__Requirement__. Each line of the listing that includes the string "negative" is to be identified and copied.

BEGIN Material supplied

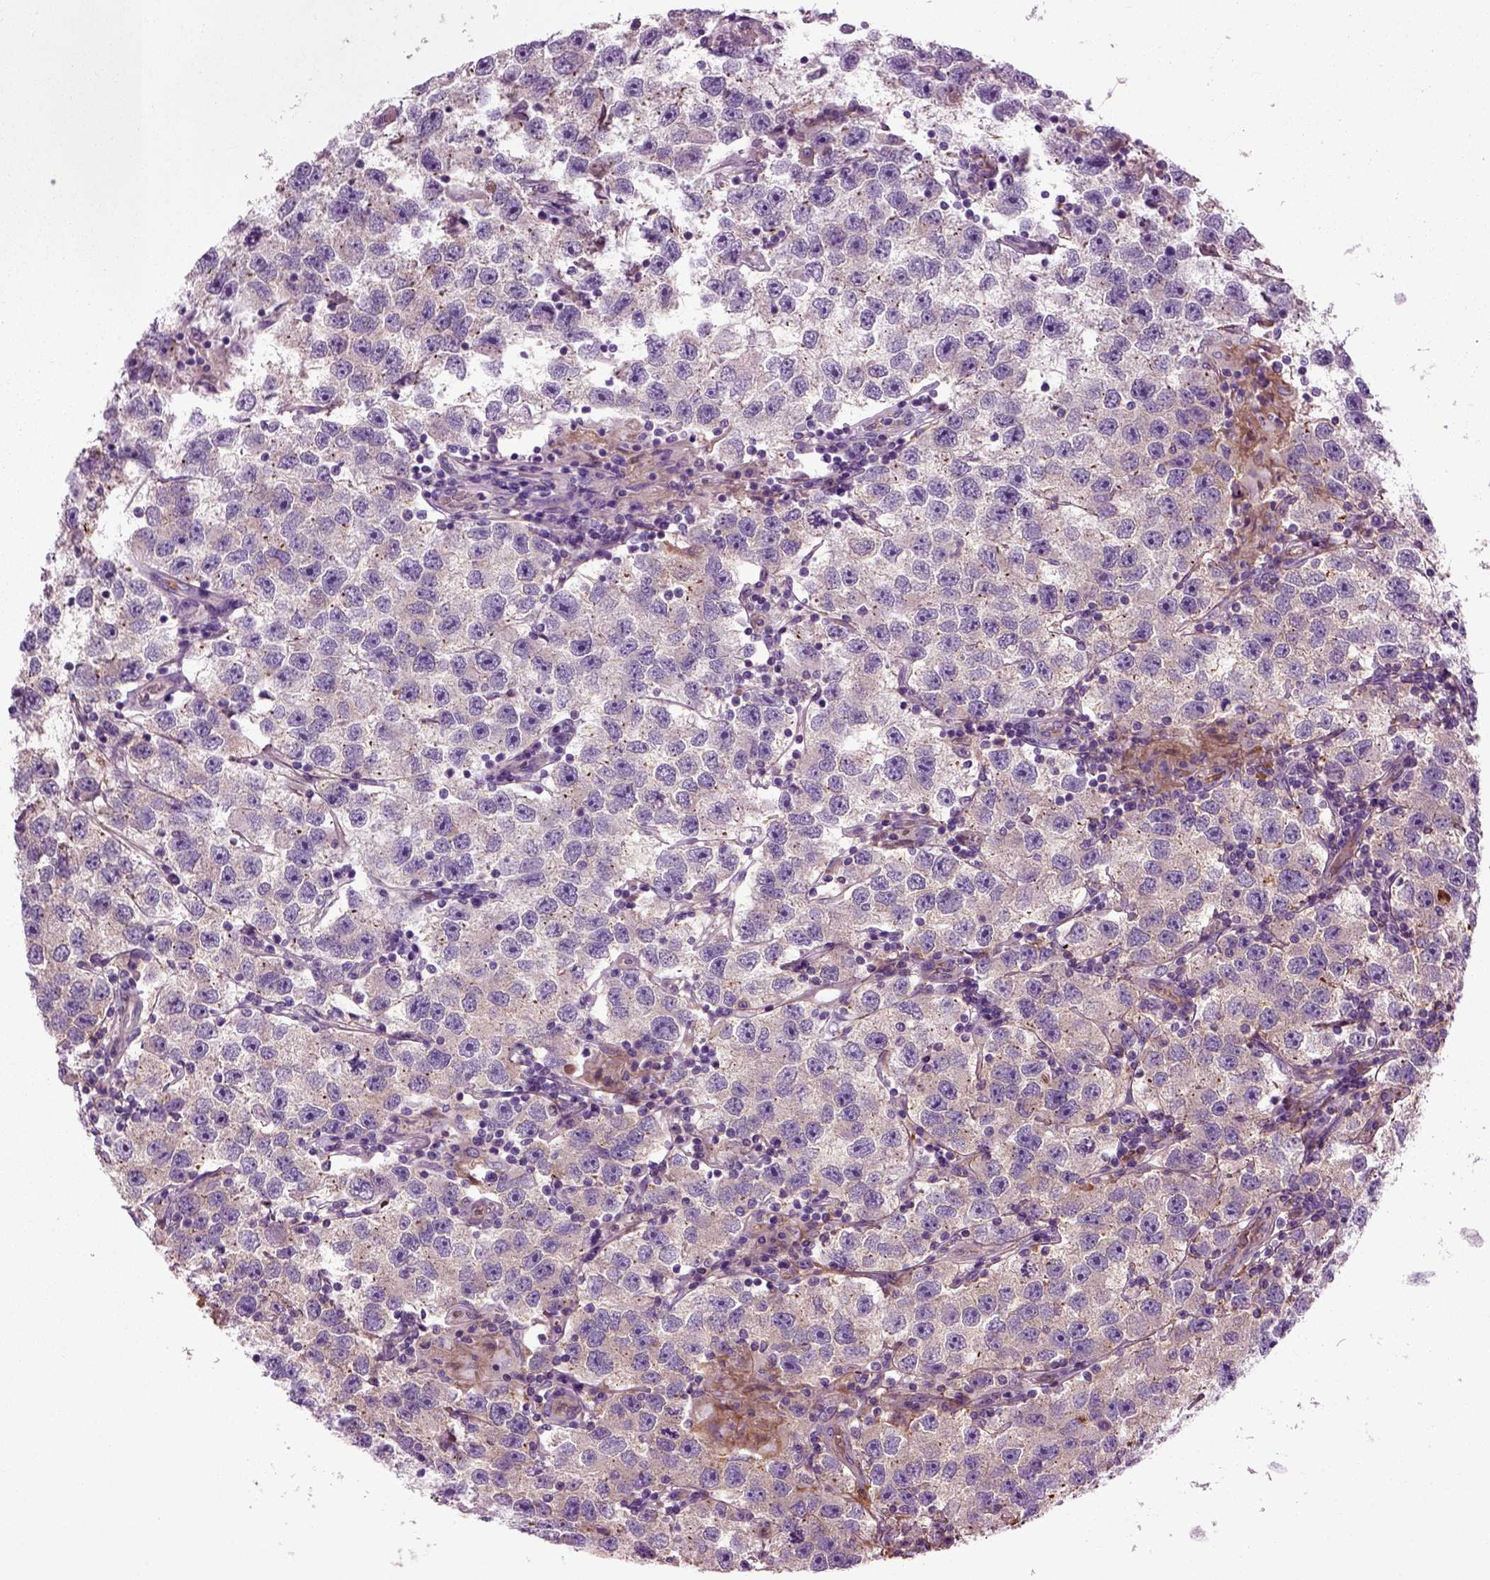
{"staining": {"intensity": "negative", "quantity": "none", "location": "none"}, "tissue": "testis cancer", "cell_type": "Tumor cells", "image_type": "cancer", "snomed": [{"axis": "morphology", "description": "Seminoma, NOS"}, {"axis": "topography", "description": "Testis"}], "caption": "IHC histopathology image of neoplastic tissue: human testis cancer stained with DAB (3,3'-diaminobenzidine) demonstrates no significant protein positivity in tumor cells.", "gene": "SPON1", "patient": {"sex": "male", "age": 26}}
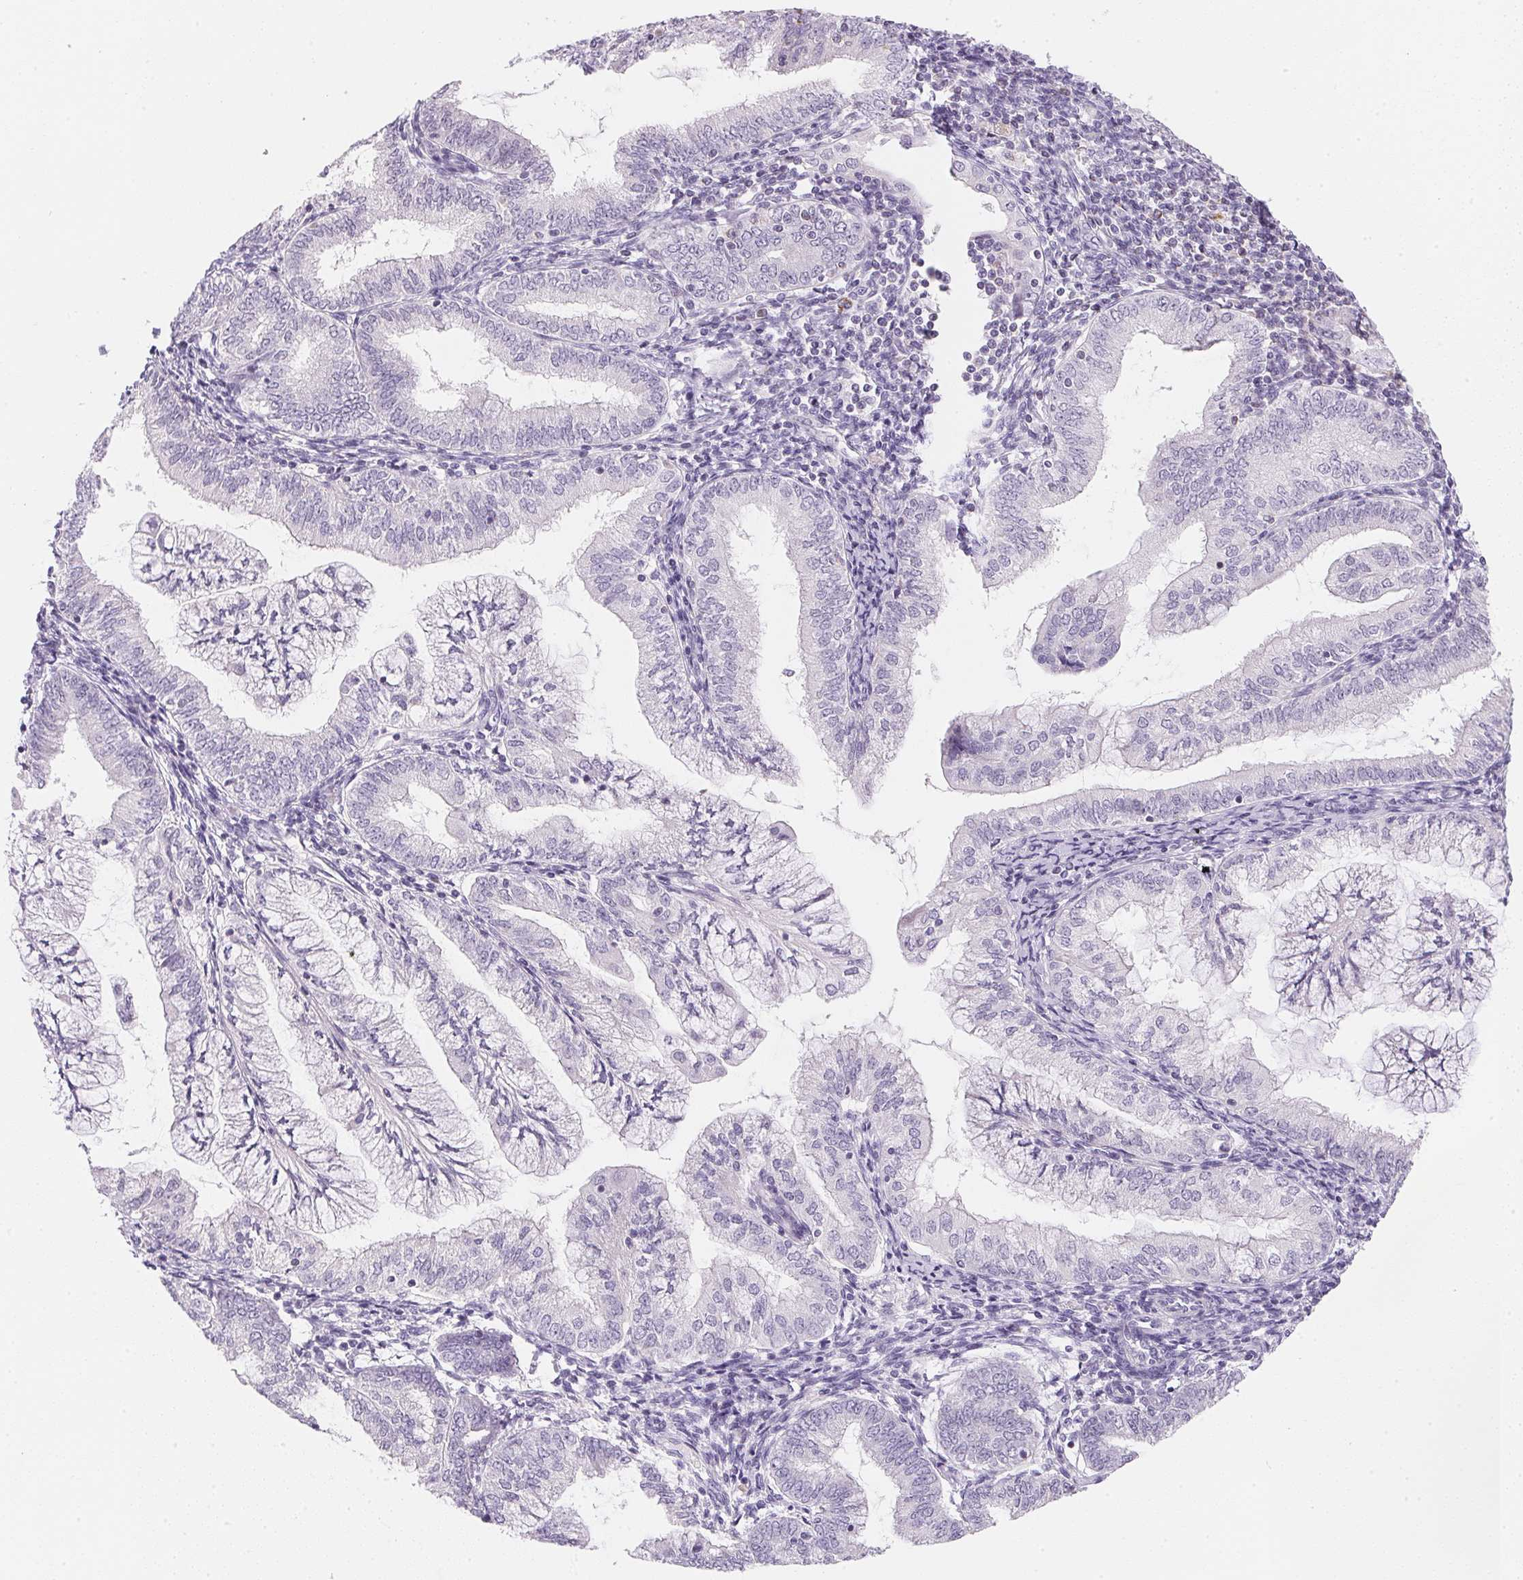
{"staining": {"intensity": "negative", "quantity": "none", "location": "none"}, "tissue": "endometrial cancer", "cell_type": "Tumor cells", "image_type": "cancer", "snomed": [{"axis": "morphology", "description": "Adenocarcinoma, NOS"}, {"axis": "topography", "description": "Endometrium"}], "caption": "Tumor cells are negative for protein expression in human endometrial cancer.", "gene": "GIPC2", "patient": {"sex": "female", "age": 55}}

END Material supplied
BEGIN Material supplied

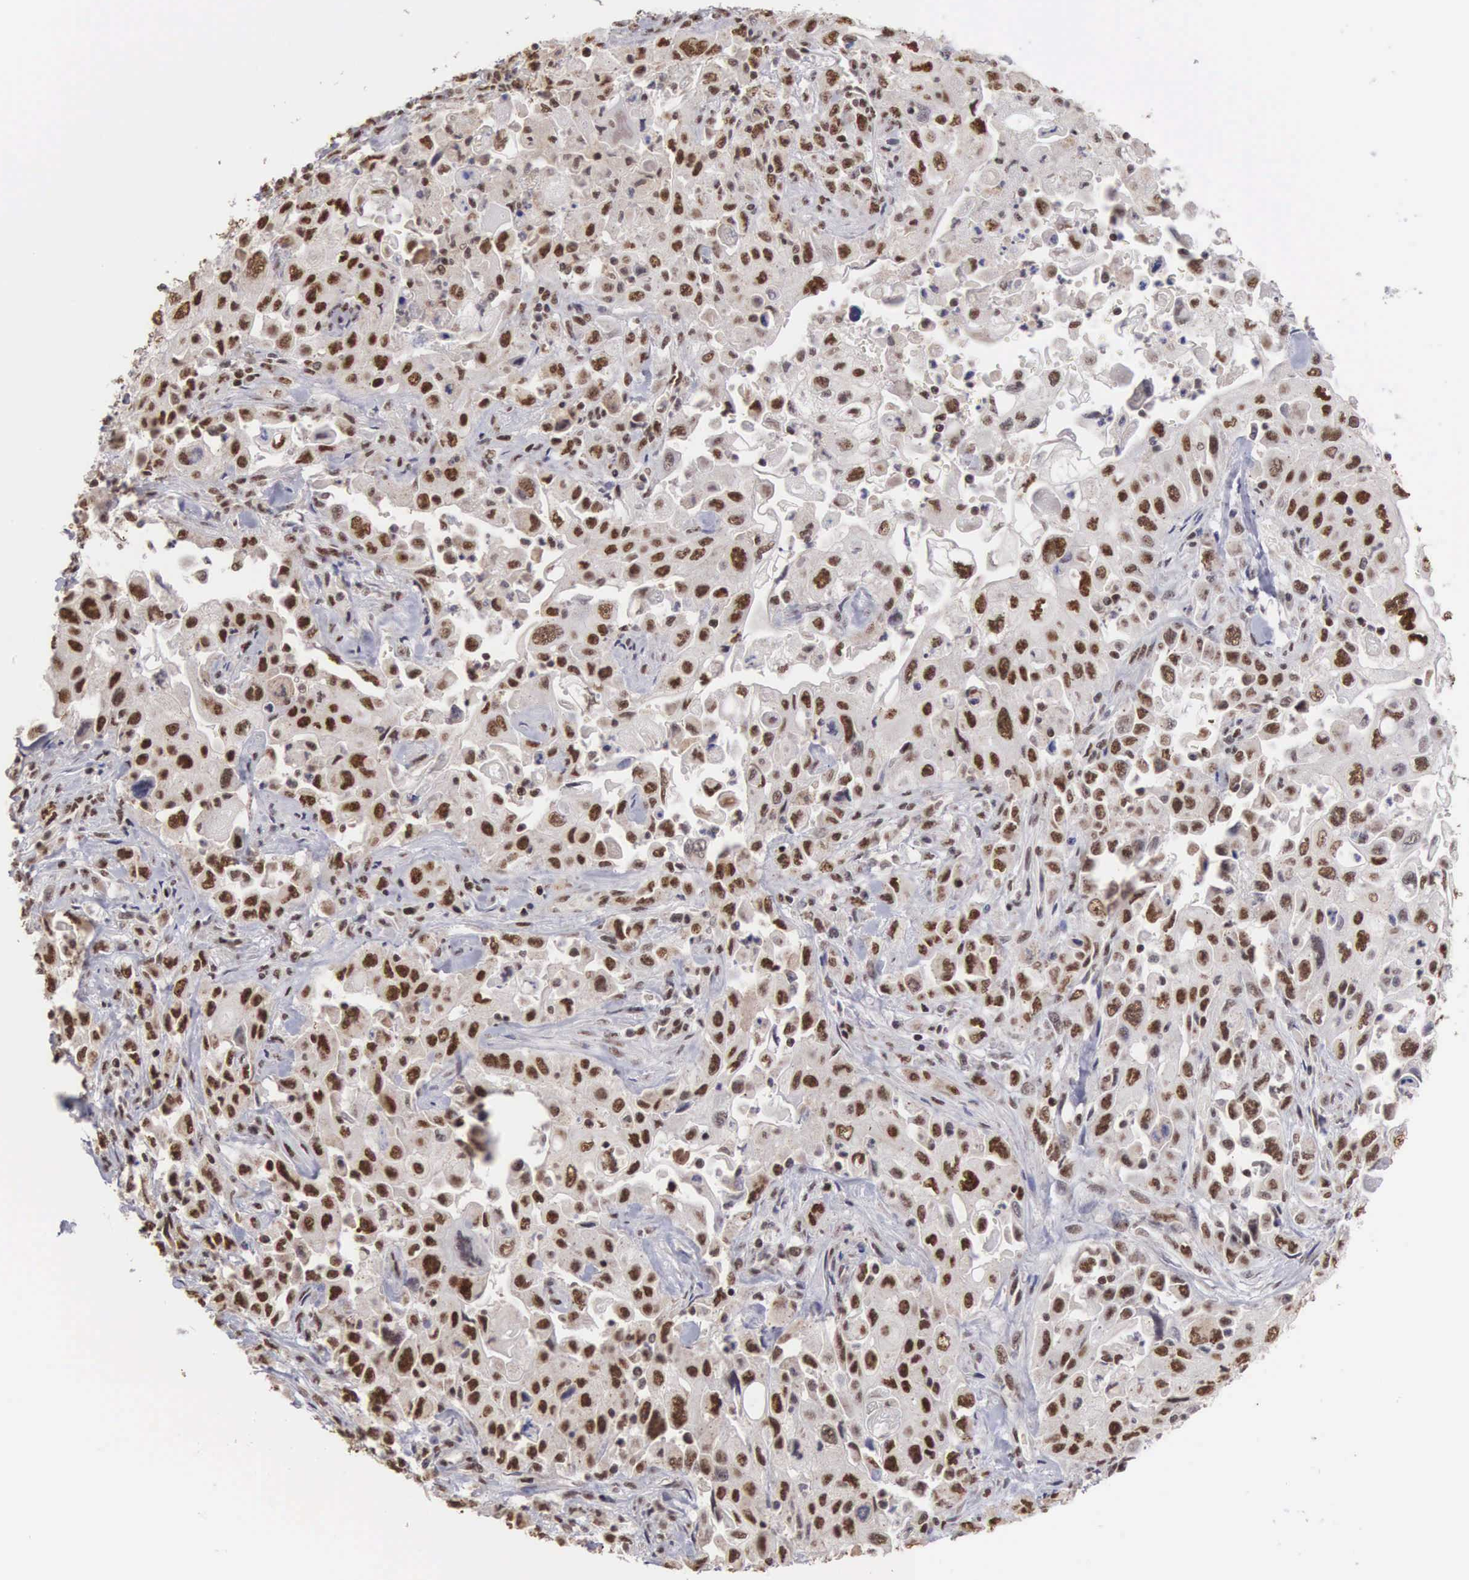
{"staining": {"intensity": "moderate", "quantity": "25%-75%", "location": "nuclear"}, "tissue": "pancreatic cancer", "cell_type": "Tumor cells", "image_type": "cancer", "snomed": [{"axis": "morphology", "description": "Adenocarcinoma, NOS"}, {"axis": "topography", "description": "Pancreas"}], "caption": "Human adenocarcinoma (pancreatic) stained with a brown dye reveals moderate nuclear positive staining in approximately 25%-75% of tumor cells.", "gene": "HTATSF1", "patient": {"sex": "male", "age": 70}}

END Material supplied

__Reply to the exercise__.
{"staining": {"intensity": "negative", "quantity": "none", "location": "none"}, "tissue": "testis cancer", "cell_type": "Tumor cells", "image_type": "cancer", "snomed": [{"axis": "morphology", "description": "Seminoma, NOS"}, {"axis": "topography", "description": "Testis"}], "caption": "IHC histopathology image of neoplastic tissue: human testis cancer stained with DAB (3,3'-diaminobenzidine) demonstrates no significant protein positivity in tumor cells.", "gene": "SPON1", "patient": {"sex": "male", "age": 26}}
{"staining": {"intensity": "negative", "quantity": "none", "location": "none"}, "tissue": "endometrial cancer", "cell_type": "Tumor cells", "image_type": "cancer", "snomed": [{"axis": "morphology", "description": "Adenocarcinoma, NOS"}, {"axis": "topography", "description": "Endometrium"}], "caption": "Tumor cells are negative for protein expression in human endometrial cancer.", "gene": "GIPC2", "patient": {"sex": "female", "age": 55}}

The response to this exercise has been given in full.